*Exercise prompt*: Only the lines containing the string "Meja" are needed; copy all of them from the listing.

*Provided data*:
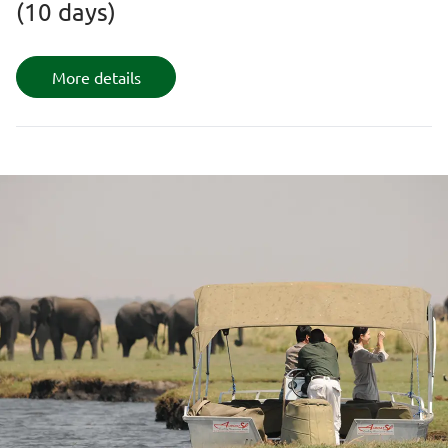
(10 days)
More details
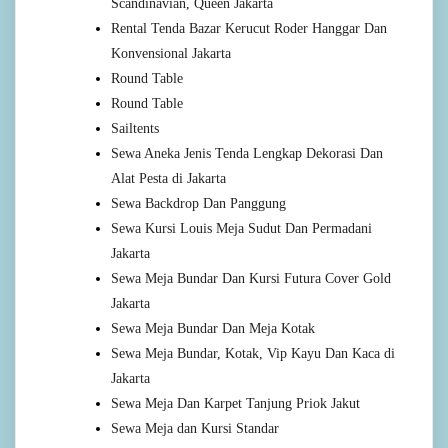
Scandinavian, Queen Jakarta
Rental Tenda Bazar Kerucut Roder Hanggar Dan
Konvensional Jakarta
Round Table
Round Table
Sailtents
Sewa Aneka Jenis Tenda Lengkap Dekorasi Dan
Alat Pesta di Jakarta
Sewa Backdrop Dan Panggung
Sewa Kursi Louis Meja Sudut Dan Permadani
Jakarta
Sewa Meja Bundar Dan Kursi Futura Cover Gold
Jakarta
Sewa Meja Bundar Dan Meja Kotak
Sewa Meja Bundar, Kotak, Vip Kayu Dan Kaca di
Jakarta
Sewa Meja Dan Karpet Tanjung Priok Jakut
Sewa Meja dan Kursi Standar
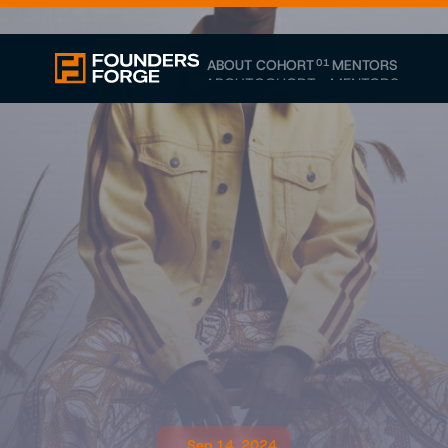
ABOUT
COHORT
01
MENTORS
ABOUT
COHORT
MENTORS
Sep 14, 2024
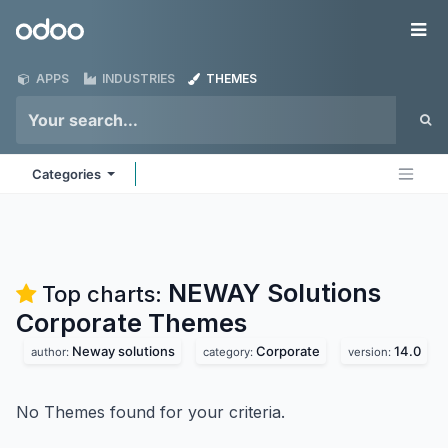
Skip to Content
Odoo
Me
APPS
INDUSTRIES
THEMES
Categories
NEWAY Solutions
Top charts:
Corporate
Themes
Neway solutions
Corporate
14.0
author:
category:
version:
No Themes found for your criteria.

*Solution to the problem*:
Sewa Kursi Louis Meja Sudut Dan Permadani
Sewa Meja Bundar Dan Kursi Futura Cover Gold
Sewa Meja Bundar Dan Meja Kotak
Sewa Meja Bundar, Kotak, Vip Kayu Dan Kaca di
Sewa Meja Dan Karpet Tanjung Priok Jakut
Sewa Meja dan Kursi Standar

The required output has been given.